▶ [Prompt]: From the entries that follow, reproduce exactly and only the lines from the line with "right hip: (149, 294)" to the line with "right wrist: (299, 259)", endpoints included.

Images with pose keypoints:
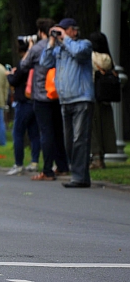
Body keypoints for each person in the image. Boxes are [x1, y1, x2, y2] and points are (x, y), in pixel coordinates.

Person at [40, 18, 94, 188]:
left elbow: (78, 53)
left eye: (64, 30)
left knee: (80, 139)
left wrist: (65, 38)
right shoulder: (59, 49)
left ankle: (79, 177)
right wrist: (50, 41)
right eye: (59, 30)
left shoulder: (84, 44)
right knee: (69, 140)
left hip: (81, 98)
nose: (61, 33)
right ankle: (80, 176)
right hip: (65, 100)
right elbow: (44, 63)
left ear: (74, 30)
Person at [20, 18, 69, 181]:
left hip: (42, 95)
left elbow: (23, 65)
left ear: (41, 32)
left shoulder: (39, 47)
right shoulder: (61, 44)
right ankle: (62, 166)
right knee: (58, 132)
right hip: (57, 93)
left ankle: (47, 170)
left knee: (46, 133)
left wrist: (30, 48)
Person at [6, 39, 40, 176]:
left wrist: (9, 75)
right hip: (35, 101)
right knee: (34, 133)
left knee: (18, 133)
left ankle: (18, 164)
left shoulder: (24, 64)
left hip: (23, 101)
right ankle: (34, 162)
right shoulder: (37, 63)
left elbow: (15, 80)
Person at [88, 32, 118, 169]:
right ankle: (103, 156)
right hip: (105, 97)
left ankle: (96, 158)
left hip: (93, 94)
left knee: (93, 128)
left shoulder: (92, 57)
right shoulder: (108, 58)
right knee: (105, 127)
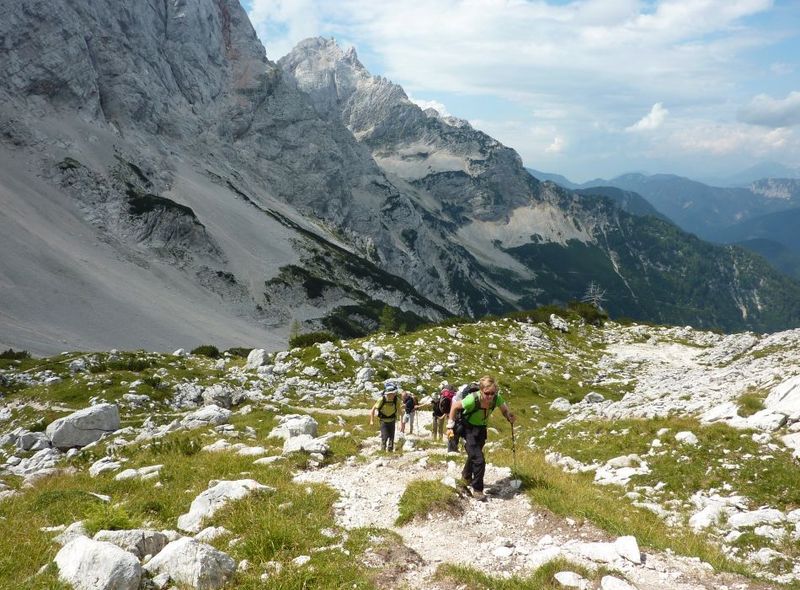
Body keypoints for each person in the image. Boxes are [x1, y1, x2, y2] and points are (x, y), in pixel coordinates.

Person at [446, 375, 515, 501]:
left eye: (492, 393)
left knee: (474, 455)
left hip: (481, 429)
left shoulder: (496, 398)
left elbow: (504, 410)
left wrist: (508, 415)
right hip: (468, 429)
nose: (490, 396)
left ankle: (466, 477)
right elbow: (455, 406)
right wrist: (450, 426)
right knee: (479, 459)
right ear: (481, 390)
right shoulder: (472, 399)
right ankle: (477, 489)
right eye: (487, 393)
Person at [370, 382, 400, 452]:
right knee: (384, 436)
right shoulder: (381, 399)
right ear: (387, 393)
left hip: (392, 420)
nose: (392, 395)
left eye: (393, 394)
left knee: (392, 437)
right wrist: (371, 420)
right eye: (390, 394)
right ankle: (383, 450)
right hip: (383, 421)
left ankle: (390, 450)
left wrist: (401, 422)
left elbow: (400, 411)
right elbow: (373, 409)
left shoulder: (396, 400)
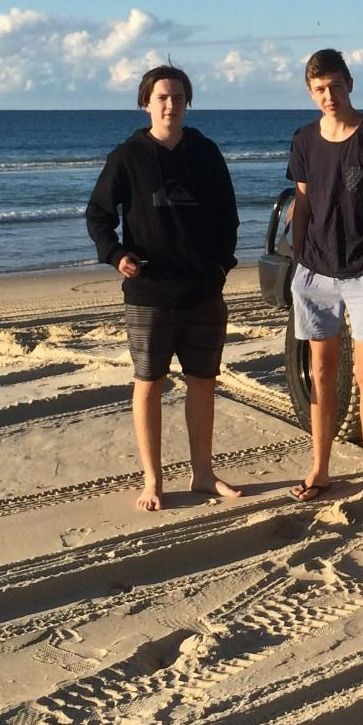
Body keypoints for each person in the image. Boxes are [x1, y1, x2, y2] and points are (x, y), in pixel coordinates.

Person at [86, 64, 243, 511]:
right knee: (149, 383)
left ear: (187, 103)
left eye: (177, 97)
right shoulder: (127, 156)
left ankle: (203, 474)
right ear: (146, 103)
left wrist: (221, 266)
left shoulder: (206, 153)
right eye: (162, 98)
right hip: (149, 294)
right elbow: (98, 213)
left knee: (203, 382)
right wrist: (116, 255)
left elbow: (228, 214)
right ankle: (152, 480)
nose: (170, 105)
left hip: (203, 292)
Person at [286, 47, 363, 499]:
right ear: (310, 92)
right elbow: (301, 204)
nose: (329, 96)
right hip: (315, 270)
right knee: (321, 372)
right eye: (319, 89)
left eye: (335, 86)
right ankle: (320, 468)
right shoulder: (303, 140)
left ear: (350, 83)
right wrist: (299, 259)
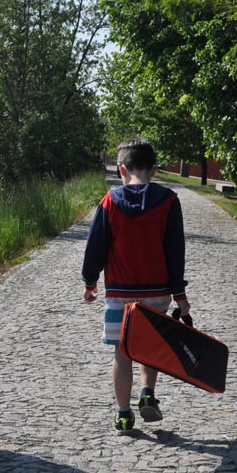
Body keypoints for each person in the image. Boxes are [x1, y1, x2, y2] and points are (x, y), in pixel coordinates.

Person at [81, 139, 190, 434]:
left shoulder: (109, 202)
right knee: (149, 348)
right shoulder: (169, 202)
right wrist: (179, 294)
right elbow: (175, 251)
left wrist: (90, 282)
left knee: (122, 353)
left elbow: (95, 248)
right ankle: (147, 394)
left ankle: (124, 414)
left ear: (120, 168)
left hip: (120, 294)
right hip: (157, 292)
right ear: (154, 170)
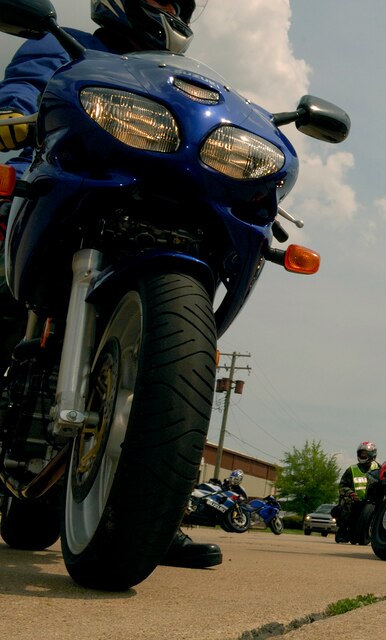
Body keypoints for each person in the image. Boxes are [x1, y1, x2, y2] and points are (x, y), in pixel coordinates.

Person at [0, 0, 215, 571]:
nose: (168, 8)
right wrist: (12, 120)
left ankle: (149, 509)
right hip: (53, 195)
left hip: (134, 223)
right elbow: (24, 90)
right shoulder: (68, 42)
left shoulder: (178, 80)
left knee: (165, 356)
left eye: (178, 2)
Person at [336, 441, 379, 543]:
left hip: (372, 503)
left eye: (365, 453)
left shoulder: (378, 468)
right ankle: (343, 531)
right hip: (355, 502)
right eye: (361, 453)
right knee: (345, 501)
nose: (362, 456)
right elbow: (342, 486)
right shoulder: (351, 470)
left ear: (372, 454)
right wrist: (351, 493)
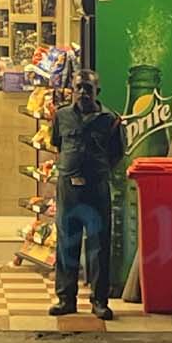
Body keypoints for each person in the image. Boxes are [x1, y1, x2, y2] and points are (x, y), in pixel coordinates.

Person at [48, 70, 125, 321]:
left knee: (99, 245)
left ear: (97, 92)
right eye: (78, 87)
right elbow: (57, 144)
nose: (83, 92)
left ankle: (99, 301)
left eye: (88, 88)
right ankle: (65, 299)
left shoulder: (110, 119)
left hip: (97, 189)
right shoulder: (61, 116)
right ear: (72, 89)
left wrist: (96, 171)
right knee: (67, 242)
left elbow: (117, 153)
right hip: (68, 188)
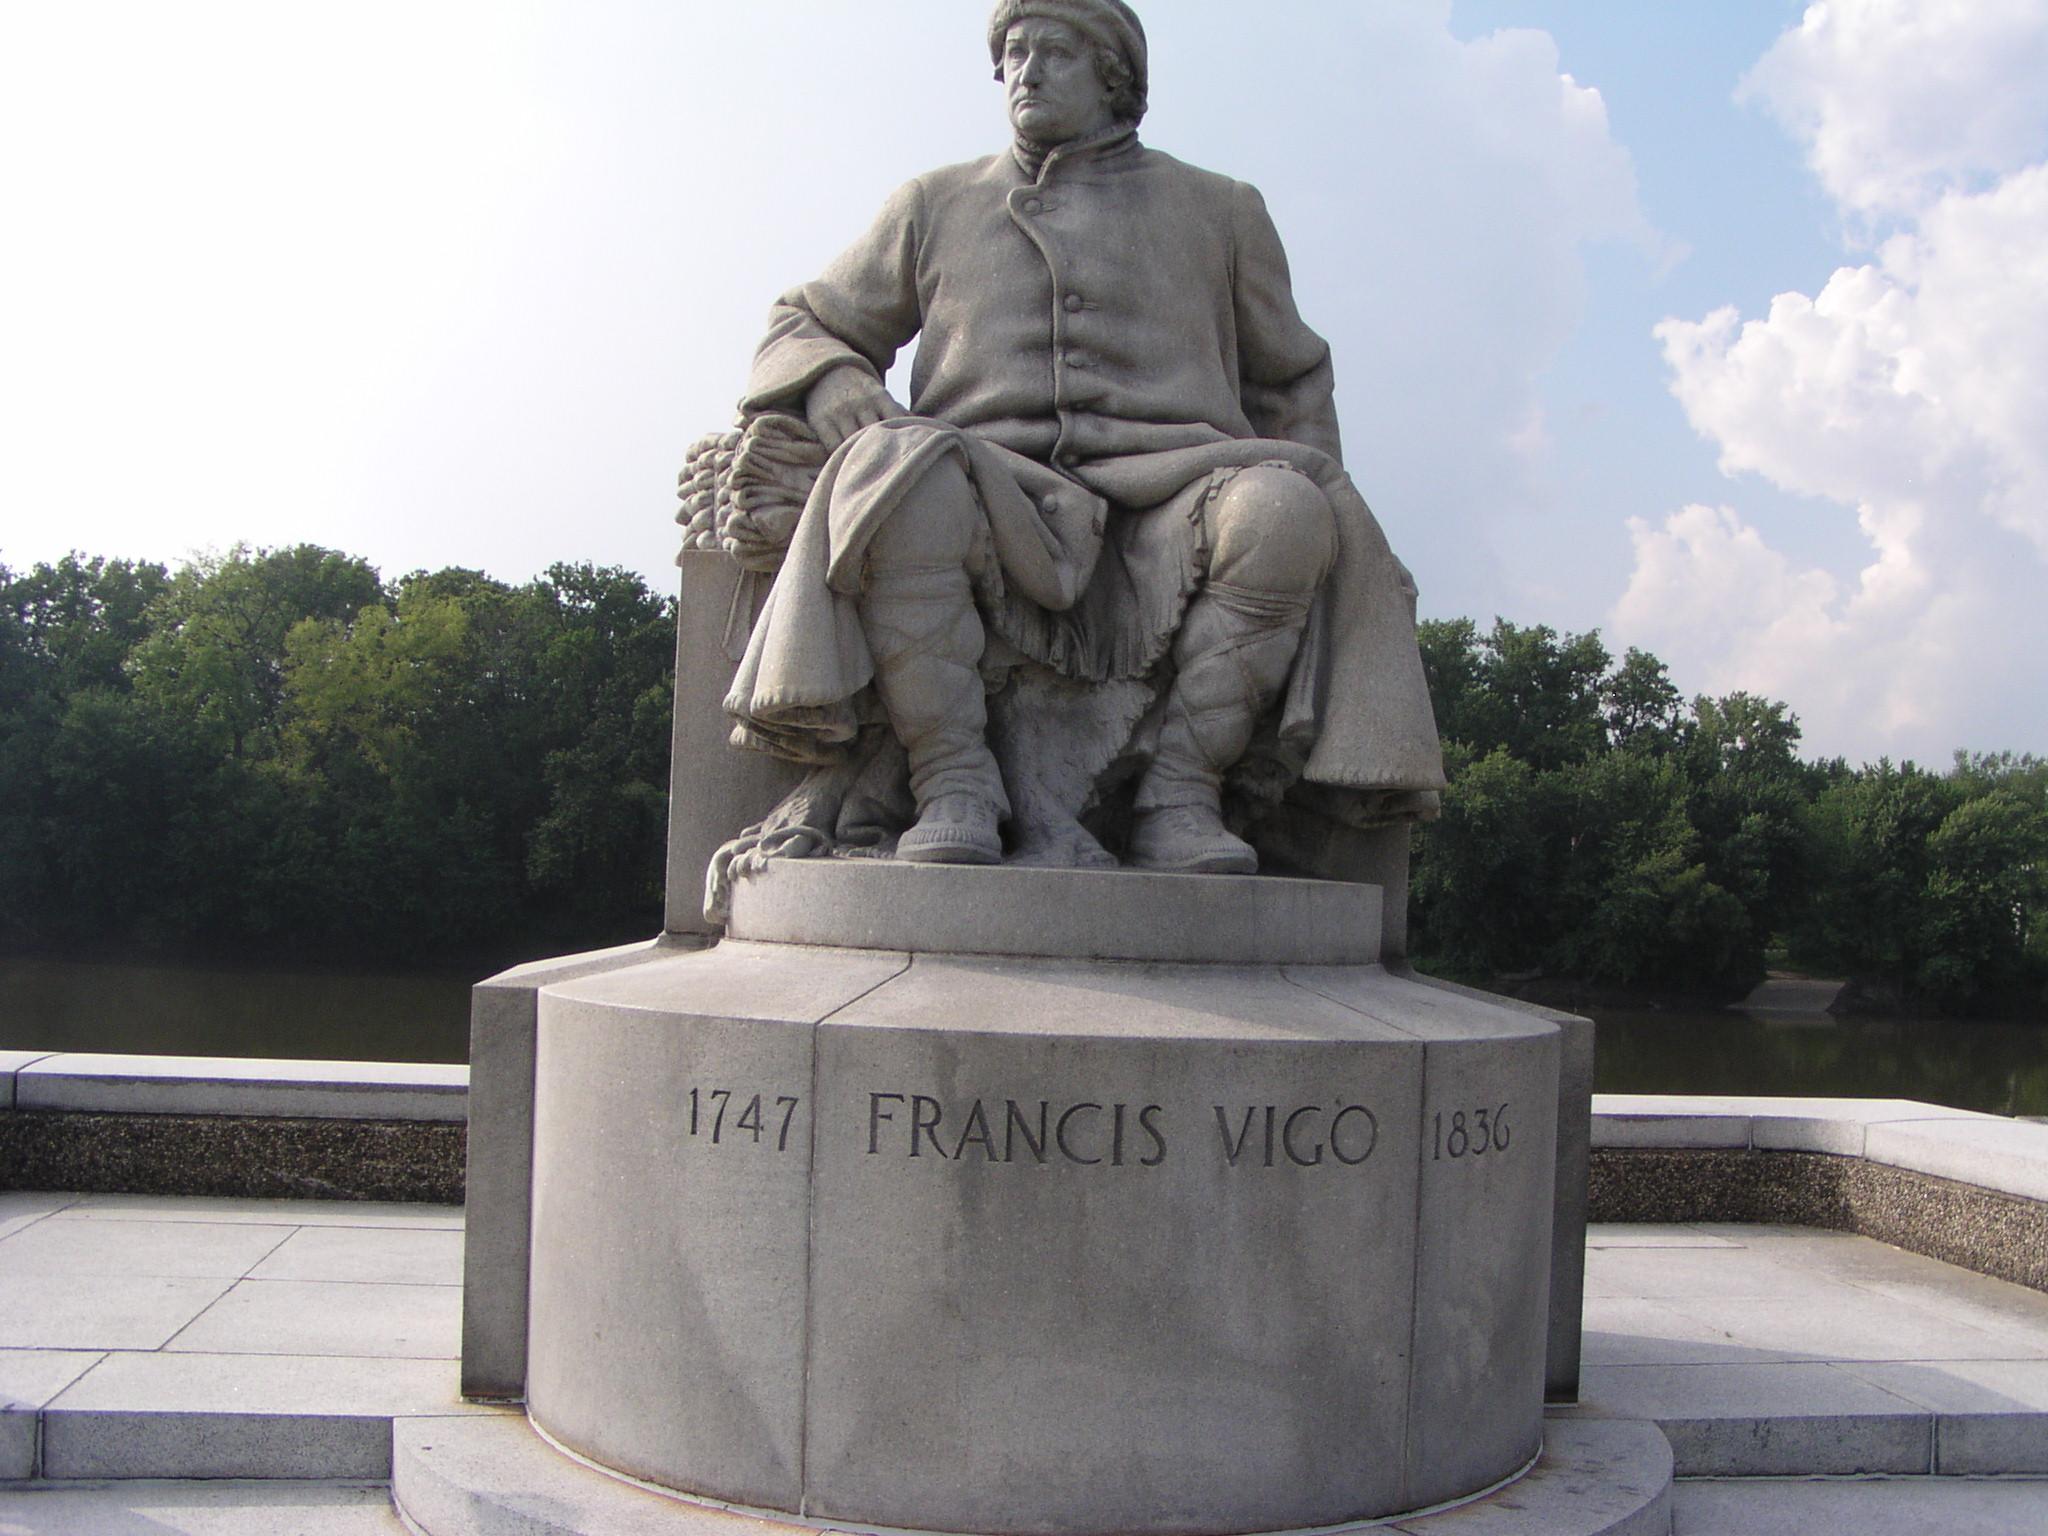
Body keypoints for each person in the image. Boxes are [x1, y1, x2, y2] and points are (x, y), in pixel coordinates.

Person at [724, 0, 1443, 872]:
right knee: (897, 472)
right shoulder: (932, 202)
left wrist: (1333, 530)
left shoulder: (1223, 209)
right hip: (992, 489)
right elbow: (801, 321)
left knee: (1285, 511)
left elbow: (1291, 381)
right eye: (1015, 54)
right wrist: (834, 375)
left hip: (1176, 494)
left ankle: (1181, 799)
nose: (1026, 73)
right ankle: (953, 781)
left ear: (1113, 78)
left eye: (1055, 52)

▶ [Task solution]:
right hip: (149, 294)
right elbow: (98, 213)
left knee: (203, 382)
right wrist: (116, 255)
left elbow: (228, 214)
right ankle: (152, 480)
nose: (170, 105)
left hip: (203, 292)
Person at [286, 47, 363, 499]:
right ear: (310, 92)
right elbow: (301, 204)
nose: (329, 96)
right hip: (315, 270)
right knee: (321, 372)
right eye: (319, 89)
left eye: (335, 86)
right ankle: (320, 468)
right shoulder: (303, 140)
left ear: (350, 83)
right wrist: (299, 259)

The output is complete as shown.